What this task involves:
Swap "Type in" for "Enter" everywhere in the material below, leaving everything else unchanged, and omit the pictures from your output.

(Stored data entries)
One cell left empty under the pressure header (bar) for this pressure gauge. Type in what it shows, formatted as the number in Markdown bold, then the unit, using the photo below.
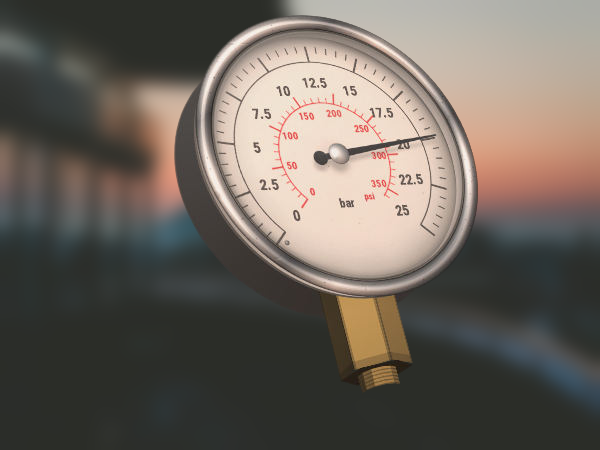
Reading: **20** bar
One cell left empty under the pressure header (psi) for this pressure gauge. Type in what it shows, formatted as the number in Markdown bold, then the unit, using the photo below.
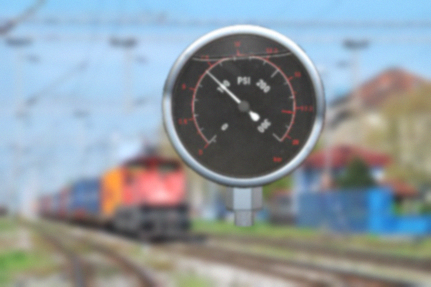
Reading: **100** psi
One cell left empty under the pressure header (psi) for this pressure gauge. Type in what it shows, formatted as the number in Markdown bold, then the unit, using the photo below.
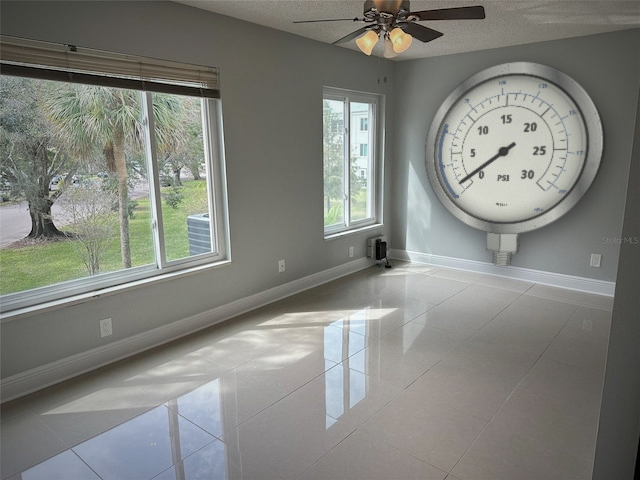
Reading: **1** psi
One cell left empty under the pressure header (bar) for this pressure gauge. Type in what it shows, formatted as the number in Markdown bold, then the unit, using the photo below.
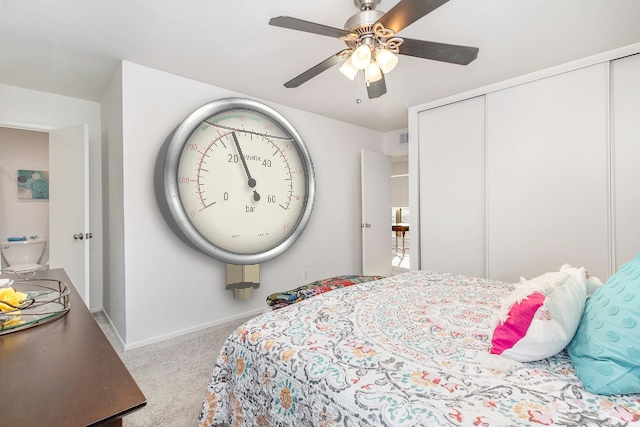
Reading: **24** bar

Written answer:
One cell left empty under the pressure header (bar) for this pressure gauge. Enter what it shows, formatted as the number in Markdown bold, then the unit, using the photo below.
Reading: **20** bar
One cell left empty under the pressure header (psi) for this pressure gauge. Enter what it shows, formatted as the number in Markdown bold, then the unit, using the photo below.
Reading: **100** psi
One cell left empty under the pressure header (psi) for this pressure gauge. Enter what it shows, formatted as the number in Markdown bold, then the unit, using the photo below.
Reading: **1** psi
One cell left empty under the pressure header (bar) for this pressure gauge. Enter what it shows, formatted as the number in Markdown bold, then the unit, using the photo below.
Reading: **24** bar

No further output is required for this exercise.